C'est dans cette calèche que j'ai pris place, ainsi que trois personnes que je n'ai pas l'honneur de connaître. Deux journalistes, si j'en juge à leur langage peu châtié, et un monsieur taciturne, au, teint basané, aux cheveux d'un noir pas naturel, aux moustaches fortement cirées. Je lis sa profession sur sa figure. C'est un mouchard. Et moi, pour qui me prennent-ils, mes compagnons? Je le devine à quelques mots que prononce tout bas l'un des journalistes, mais que je puis surprendre, comme nous passons devant la Halle aux Plumes — un vieux bâtiment rectangulaire, lézardé, couvert en tuiles, qu'on a enguirlandé de feuillage et orné de drapeaux, et où doit avoir lieu, ce soir, le banquet qui préludera au fameux discours.

Ils me prennent pour le correspondant d'une gazette étrangère qui cherche toutes les occasions de dire du mal de la France et d'empêcher qu'on lui rende l'Égypte.
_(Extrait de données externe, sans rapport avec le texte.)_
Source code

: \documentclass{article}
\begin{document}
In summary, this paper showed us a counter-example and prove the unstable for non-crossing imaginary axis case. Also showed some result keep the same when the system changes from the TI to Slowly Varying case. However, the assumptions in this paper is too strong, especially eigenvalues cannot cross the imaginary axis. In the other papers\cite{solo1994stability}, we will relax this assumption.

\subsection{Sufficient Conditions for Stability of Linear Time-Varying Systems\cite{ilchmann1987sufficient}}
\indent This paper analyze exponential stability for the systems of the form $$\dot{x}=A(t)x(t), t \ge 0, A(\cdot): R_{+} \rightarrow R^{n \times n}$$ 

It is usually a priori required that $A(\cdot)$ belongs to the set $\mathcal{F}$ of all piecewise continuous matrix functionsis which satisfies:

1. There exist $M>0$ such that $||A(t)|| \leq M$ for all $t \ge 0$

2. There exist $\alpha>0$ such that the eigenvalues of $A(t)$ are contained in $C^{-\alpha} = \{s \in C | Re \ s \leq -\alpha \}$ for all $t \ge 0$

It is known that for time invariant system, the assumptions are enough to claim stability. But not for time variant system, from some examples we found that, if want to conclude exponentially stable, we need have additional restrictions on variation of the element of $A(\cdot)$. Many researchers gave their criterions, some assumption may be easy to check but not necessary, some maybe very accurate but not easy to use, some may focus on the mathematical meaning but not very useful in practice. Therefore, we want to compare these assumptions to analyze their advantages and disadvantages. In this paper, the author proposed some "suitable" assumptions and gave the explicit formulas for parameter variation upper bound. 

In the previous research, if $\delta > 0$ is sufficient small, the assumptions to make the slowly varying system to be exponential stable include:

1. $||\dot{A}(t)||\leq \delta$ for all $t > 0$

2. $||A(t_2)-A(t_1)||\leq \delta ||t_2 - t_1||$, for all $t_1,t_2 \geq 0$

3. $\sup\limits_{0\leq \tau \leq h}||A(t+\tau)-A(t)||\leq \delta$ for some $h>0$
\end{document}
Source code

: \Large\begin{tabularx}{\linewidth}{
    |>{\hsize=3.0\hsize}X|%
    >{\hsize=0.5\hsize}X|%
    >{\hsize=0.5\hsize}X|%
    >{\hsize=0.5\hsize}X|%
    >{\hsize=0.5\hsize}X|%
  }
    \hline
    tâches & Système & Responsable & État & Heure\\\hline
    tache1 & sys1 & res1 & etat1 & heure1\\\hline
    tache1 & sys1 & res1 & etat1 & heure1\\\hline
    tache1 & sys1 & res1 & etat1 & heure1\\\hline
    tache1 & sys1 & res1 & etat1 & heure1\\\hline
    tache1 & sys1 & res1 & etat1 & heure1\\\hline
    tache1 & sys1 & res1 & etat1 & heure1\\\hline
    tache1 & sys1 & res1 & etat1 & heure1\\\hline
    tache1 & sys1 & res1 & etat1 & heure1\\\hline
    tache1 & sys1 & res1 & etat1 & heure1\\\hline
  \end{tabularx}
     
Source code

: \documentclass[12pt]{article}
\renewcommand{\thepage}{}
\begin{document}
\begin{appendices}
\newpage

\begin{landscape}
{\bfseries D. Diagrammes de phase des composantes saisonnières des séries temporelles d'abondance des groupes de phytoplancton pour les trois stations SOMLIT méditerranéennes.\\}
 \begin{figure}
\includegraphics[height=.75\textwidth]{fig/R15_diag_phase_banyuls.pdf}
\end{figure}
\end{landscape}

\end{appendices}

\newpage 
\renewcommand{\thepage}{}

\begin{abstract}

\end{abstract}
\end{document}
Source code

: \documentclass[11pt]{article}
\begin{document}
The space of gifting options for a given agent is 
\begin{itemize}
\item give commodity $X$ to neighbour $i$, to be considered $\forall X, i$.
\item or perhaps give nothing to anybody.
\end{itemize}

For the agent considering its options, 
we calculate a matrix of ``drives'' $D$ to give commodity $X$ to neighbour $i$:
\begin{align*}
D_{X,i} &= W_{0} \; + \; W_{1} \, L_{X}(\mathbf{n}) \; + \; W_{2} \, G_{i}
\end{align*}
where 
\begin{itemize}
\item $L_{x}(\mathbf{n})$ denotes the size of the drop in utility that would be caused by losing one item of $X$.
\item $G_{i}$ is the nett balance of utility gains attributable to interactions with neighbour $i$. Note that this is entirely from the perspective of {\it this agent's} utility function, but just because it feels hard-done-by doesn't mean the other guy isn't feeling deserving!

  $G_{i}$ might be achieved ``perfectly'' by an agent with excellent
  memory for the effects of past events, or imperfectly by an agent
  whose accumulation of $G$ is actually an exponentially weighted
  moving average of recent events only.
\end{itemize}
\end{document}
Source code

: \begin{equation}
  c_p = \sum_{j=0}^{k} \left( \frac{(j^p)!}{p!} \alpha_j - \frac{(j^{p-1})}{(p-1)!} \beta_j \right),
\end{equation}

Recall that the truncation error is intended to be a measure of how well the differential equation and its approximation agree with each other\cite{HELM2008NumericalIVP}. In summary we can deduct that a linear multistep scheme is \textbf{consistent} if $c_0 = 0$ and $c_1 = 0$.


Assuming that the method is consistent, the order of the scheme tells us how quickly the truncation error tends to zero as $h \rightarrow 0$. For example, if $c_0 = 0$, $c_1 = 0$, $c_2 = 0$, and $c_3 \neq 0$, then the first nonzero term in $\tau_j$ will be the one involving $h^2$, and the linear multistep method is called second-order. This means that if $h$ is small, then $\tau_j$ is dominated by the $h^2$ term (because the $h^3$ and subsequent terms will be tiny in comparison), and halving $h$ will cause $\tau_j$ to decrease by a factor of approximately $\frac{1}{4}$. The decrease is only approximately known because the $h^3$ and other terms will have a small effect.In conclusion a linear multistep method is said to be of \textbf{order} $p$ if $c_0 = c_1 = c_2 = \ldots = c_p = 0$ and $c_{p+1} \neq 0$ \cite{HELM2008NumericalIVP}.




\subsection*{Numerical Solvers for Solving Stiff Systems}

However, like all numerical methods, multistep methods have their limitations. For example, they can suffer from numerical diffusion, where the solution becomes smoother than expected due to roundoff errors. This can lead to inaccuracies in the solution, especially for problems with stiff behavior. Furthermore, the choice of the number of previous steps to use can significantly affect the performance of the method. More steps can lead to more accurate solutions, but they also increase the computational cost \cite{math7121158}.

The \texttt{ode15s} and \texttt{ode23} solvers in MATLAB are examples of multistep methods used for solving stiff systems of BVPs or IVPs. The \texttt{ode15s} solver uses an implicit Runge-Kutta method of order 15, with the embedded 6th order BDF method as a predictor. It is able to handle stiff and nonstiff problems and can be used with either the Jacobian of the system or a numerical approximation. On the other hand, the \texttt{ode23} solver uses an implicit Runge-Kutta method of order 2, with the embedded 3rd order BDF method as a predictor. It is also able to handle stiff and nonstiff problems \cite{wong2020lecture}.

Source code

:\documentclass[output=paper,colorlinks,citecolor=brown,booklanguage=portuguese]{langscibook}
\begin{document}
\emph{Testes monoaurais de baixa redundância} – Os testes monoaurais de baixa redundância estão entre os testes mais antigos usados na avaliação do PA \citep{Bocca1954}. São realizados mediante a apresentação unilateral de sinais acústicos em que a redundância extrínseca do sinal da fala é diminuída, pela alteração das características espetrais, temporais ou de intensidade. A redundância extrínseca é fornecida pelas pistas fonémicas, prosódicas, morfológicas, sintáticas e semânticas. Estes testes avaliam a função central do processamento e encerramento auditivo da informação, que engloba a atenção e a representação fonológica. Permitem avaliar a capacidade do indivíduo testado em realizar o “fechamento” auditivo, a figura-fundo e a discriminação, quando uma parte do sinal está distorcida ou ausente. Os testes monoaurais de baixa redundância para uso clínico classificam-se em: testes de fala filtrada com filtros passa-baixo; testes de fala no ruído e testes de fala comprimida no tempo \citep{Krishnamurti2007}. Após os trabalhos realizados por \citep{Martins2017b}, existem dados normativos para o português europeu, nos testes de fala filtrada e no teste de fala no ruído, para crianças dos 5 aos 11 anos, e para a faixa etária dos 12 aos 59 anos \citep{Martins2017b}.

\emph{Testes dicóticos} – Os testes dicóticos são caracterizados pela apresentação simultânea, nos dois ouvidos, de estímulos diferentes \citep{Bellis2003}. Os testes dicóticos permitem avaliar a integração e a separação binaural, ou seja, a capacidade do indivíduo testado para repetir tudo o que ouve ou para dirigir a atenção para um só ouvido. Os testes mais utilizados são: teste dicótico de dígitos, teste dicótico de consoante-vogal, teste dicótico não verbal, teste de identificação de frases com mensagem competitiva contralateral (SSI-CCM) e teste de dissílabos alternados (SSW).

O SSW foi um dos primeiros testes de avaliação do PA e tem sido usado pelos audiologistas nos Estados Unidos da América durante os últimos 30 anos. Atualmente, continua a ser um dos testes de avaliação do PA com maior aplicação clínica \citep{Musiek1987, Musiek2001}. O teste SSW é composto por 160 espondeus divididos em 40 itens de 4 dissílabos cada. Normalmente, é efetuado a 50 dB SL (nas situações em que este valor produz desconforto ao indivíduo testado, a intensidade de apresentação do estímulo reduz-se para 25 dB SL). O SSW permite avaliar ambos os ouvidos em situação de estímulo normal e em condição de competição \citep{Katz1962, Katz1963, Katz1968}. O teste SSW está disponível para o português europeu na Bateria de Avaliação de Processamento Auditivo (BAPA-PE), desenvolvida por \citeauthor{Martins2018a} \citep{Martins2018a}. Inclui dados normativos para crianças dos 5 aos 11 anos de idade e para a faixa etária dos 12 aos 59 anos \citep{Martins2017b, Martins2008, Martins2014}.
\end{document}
Ça m'est égal. Moi, je pense avec orgueil que, seul dans cette procession de personnes publiques, je représente le Vol sans Phrases.

Il est une heure, ou peu s'en faut, quand la calèche antique s'arrête devant le Sabot d'Or, tendu de tricolore d'un bout à l'autre et plastronné d'écussons. Le propriétaire, qui a reçu Courbassol et ses amis, à titre d'agent électoral, avec tout l'enthousiasme de circonstance, s'apprête maintenant à leur faire, en qualité d'hôte, un accueil qu'ils ne pourront pas oublier. Un festin est préparé qui sera servi dans un moment, à droite du long corridor qui sépare en deux parties le rez-de-chaussée de l'hôtel, en une grande salle occupée par une énorme table. En attendant, ces messieurs et ces dames ont envahi les pièces des étages supérieurs, afin de secouer à leur aise la poussière du voyage, et de remettre leur toilette en ordre. De sorte qu'il ne reste pas un coin disponible, m'assure l'hôtelière à qui je viens de demander une chambre.

— Non, Monsieur, pas un coin. Ah! à onze heures du soir, quand nos voyageurs seront partis, ce sera différent; mais jusque-là, étant donnée la position politique de mon mari, nous sommes tenus de les laisser faire leur maison de la nôtre… Pourtant, ajoute-t-elle, si Monsieur voulait repasser vers les cinq heures, je crois bien que j'aurais une chambre…

— Non, dit l'hôtelier qui a entendu, en passant, la fin de la phrase de sa femme; non, pas avant six heures ou six heures et demie. Ce ne sera pas fini auparavant, certainement…

Quoi? Qu'est-ce qui ne sera pas fini?

—Mettons sept heures. Monsieur. À sept heures, je vous promets de vous donner une chambre. Monsieur a l'intention de déjeuner?

Oui, j'en ai l'intention. Mais je ne pourrai point prendre mon repas dans la grande salle, qui est réservée… Cela m'est indifférent. Mon couvert est mis dans une petite pièce, à gauche, à côté du bureau de l'hôtel. Fort bien. Et, comme je me débarrasse de mon chapeau et de mon pardessus, je vois Margot descendre l'escalier, son bouquet tricolore à la main, avec l'air d'étudier le langage des fleurs. Courbassol est fort empressé auprès d'elle; il en a bien le droit. Je ne veux pas la lui disputer, pour le moment. Est-ce qu'il m'a disputé sa femme? Non; eh! bien, alors?… Suum cuique.

Plusieurs personnes sont déjà à table dans la petite salle à manger. Entre autres, le mouchard. Ce doit être un fameux lapin, ce mouchard-là. Un homme de quarante ans passés, car le noir des cheveux est dû à là teinture, nerveux, au masque volontaire, aux yeux froids et aigus, presque terribles. On dirait qu'il me regarde avec insistance… Non. D'ailleurs, je n'en ai cure. Je ne suis pas venu ici professionnellement — bien que j'aie dans ma poche une petite pince, un bijou américain qui se démonte en trois parties et qui s'enferme dans un étui pas plus gros qu'un porte- cartes. Je déjeune rapidement. Le bruit qu'on fait dans la grande salle commence à m'ennuyer; j'ai envie d'aller faire un tour dans la campagne, pour passer l'après-midi.